Non-Mobile Patients Transportation: Lean Production Principles

Dr. L.A. Fedyk, Head, Voluntary Certification System All-Russian Registr, Tyumen’, Russia info@9000-2001.ru

Dr. G.N. Shestakova, Head Physician, Surgut Region Clinical Hospital, Doctor-organizer of Health, Higher Category, Surgut, Russia

А.S. Tkachenko, Doctor-methodist, Higher Category, Head, Department of Standardization and Safety Medical Activity, Surgut Region Clinical Hospital

Yu.V. Dolgikh, Expert on QMS Certification, Voluntary Certification System All-Russian Registr, Tyumen’, Russia

key words

risk-focused thinking, GOST R ISO 9001–2015, FMEA-analysis, process, risk reduction, definition of probability

We have shared the work principles of the Surgut District Clinical Hospital on the basis of implementing the ISO 9001–2015 standard’s requirements, as well as the opportunities for improving processes based on Lean production principles and a risk- based approach.
Risk management in the organization occurs with the help of modern techniques, for example FMEA-analysis of the process.
We have lead detailed process and have found out, that it demands significant time from medical workers.

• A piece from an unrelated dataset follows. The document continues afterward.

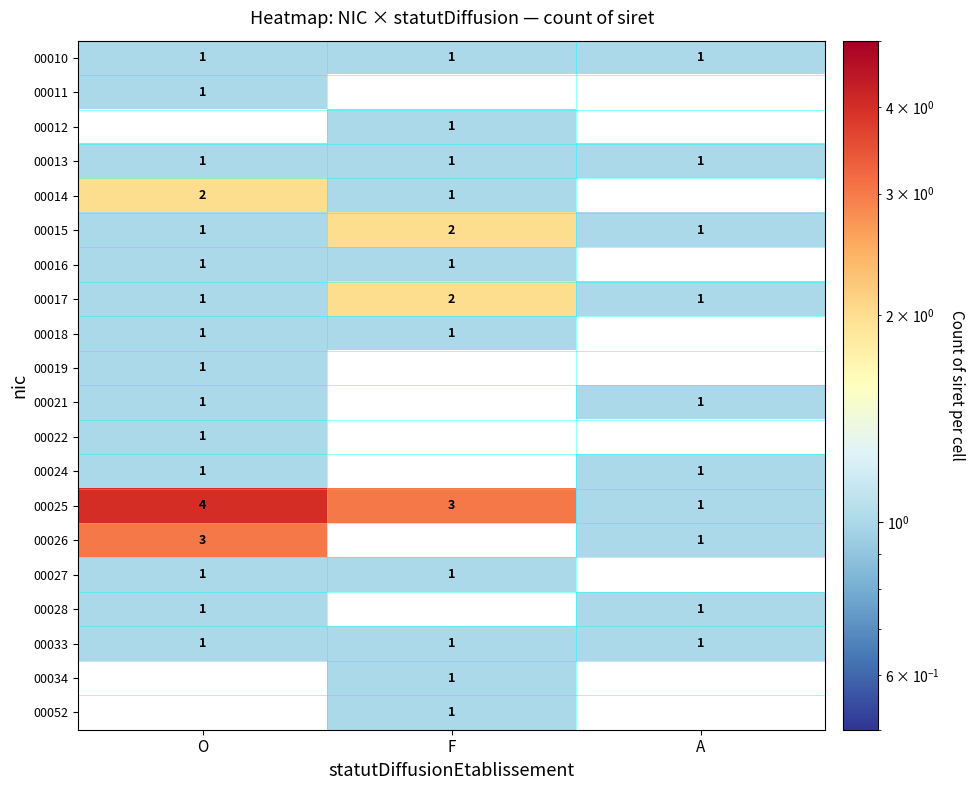

List the labels in order of 00025 value, smallest first.

A, F, O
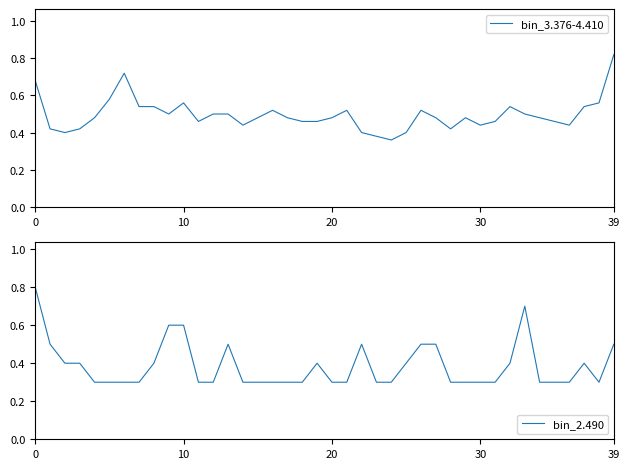

Which category has the highest value in the bin_3.376-4.410 series?

39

It negatively affects on other patients quality service. In this connection we had been created service of non-mobile groups patients support as separate structural unit. The lead reorganization has allowed to lower expenses for transportation almost twice, including expenses and inefficient use of time as main resource have as much as possible decreased.
The calculation of the probability and significance of risk has shown that the risk of patient falls during transportation is one of the main risks. Clear working instructions and algorithms of the transportation process have been developed, the implementation of which is checked once a quarter for internal audits. Prevention of fall is carried out at all stages of transportation.
We also have taken into account the climatic conditions of the seasons. The results of non-mobility patients transportation process centralization are:

increasing the quality of care for all hospital patients;

reduction of time spent by qualified personnel on low-skilled labor with the possibility of providing nursing assistance to patients within the limits of the standard;

rationally constructed logistics of vehicles allowed to reduce the number of vehicles for transportation of patients from five to two;

improved the prevention of falling in the non-mobile groups.